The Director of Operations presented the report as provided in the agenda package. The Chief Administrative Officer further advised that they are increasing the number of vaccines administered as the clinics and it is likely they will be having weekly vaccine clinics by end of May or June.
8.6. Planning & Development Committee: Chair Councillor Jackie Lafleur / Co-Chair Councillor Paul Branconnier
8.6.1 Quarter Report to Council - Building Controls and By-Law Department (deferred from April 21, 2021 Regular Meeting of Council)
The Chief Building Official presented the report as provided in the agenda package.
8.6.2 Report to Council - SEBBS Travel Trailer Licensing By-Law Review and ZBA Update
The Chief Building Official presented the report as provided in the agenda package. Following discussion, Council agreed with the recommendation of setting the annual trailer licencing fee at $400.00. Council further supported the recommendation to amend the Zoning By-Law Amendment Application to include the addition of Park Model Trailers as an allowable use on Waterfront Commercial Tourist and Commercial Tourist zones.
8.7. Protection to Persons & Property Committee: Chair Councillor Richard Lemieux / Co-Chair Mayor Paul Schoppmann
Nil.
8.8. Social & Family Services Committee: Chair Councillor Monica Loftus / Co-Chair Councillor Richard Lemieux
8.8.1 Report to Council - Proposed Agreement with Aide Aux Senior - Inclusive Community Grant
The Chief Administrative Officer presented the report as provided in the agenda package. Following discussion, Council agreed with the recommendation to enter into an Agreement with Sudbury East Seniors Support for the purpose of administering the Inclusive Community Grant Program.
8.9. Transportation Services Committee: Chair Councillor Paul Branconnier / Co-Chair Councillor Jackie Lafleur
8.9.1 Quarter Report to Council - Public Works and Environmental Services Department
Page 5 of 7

==

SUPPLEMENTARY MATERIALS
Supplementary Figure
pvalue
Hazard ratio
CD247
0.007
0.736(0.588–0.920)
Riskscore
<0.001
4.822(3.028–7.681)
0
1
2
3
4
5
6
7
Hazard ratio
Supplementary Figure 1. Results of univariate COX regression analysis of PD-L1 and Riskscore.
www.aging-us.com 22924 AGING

* WHAT THE EXERCISE ASKS
Reproduce only the lines above, starting at the line with "The Director of" and ending at the line with "8.8.1 Report to", exactly as written.

* ANSWER TO THIS PROBLEM
The Director of Operations presented the report as provided in the agenda package. The Chief Administrative Officer further advised that they are increasing the number of vaccines administered as the clinics and it is likely they will be having weekly vaccine clinics by end of May or June.
8.6. Planning & Development Committee: Chair Councillor Jackie Lafleur / Co-Chair Councillor Paul Branconnier
8.6.1 Quarter Report to Council - Building Controls and By-Law Department (deferred from April 21, 2021 Regular Meeting of Council)
The Chief Building Official presented the report as provided in the agenda package.
8.6.2 Report to Council - SEBBS Travel Trailer Licensing By-Law Review and ZBA Update
The Chief Building Official presented the report as provided in the agenda package. Following discussion, Council agreed with the recommendation of setting the annual trailer licencing fee at $400.00. Council further supported the recommendation to amend the Zoning By-Law Amendment Application to include the addition of Park Model Trailers as an allowable use on Waterfront Commercial Tourist and Commercial Tourist zones.
8.7. Protection to Persons & Property Committee: Chair Councillor Richard Lemieux / Co-Chair Mayor Paul Schoppmann
Nil.
8.8. Social & Family Services Committee: Chair Councillor Monica Loftus / Co-Chair Councillor Richard Lemieux
8.8.1 Report to Council - Proposed Agreement with Aide Aux Senior - Inclusive Community Grant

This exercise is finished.